*** MATERIAL SHOWN ***
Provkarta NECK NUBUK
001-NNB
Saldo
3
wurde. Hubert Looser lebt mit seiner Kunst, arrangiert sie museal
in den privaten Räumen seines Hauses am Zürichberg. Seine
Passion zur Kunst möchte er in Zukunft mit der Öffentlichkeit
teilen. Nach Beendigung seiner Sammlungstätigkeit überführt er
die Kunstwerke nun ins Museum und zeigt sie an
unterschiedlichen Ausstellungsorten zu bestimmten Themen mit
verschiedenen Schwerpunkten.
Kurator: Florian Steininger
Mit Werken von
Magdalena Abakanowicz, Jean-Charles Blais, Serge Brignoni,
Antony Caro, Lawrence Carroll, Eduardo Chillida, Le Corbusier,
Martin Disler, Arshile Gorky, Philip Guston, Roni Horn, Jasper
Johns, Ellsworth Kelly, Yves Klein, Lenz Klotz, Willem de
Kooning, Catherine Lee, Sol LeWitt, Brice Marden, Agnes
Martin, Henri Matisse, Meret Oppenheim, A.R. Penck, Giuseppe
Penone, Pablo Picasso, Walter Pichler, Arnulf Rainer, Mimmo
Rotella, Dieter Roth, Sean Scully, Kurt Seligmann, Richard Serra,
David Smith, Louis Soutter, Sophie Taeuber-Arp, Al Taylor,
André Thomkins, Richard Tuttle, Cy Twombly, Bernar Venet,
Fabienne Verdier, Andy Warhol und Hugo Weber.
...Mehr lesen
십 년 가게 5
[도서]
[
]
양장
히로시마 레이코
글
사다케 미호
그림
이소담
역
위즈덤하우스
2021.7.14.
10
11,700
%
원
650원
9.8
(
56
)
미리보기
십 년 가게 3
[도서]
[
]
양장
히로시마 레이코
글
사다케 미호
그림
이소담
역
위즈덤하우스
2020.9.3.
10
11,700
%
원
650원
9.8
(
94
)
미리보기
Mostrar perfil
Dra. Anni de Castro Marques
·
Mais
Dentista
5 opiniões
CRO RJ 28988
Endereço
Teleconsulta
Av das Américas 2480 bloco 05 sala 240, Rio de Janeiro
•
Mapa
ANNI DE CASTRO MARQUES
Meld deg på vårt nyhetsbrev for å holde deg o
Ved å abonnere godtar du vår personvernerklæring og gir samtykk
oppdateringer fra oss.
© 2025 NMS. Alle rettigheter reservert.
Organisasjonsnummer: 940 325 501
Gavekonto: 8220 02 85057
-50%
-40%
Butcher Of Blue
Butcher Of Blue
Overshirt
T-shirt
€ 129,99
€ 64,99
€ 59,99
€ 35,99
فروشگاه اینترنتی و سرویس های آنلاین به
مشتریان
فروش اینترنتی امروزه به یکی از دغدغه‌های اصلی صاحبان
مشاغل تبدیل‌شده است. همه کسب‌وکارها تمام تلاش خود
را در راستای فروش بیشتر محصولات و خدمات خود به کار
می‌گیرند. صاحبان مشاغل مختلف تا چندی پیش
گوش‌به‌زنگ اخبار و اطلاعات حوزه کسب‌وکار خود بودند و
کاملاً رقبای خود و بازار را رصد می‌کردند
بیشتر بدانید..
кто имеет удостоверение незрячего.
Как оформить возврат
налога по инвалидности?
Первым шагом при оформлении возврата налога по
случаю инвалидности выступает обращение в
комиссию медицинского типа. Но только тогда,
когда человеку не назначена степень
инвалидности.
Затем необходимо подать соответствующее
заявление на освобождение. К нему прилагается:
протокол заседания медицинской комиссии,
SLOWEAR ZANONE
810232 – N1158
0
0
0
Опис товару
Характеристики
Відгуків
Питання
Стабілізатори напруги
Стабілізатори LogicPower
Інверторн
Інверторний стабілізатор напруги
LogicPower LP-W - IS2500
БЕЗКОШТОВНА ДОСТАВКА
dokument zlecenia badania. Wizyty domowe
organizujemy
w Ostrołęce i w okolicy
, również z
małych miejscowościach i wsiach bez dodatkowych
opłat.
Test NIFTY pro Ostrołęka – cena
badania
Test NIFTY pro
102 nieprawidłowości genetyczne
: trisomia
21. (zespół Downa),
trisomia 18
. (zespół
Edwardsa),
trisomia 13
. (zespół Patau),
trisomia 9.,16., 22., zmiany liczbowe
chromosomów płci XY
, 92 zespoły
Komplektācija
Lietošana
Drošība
*** End of MATERIAL SHOWN ***
■ REQUIREMENT ■
Go line by line through the material above and return each one that includes "Martin".

■ ANSWER BOX ■
Martin Disler, Arshile Gorky, Philip Guston, Roni Horn, Jasper
Martin, Henri Matisse, Meret Oppenheim, A.R. Penck, Giuseppe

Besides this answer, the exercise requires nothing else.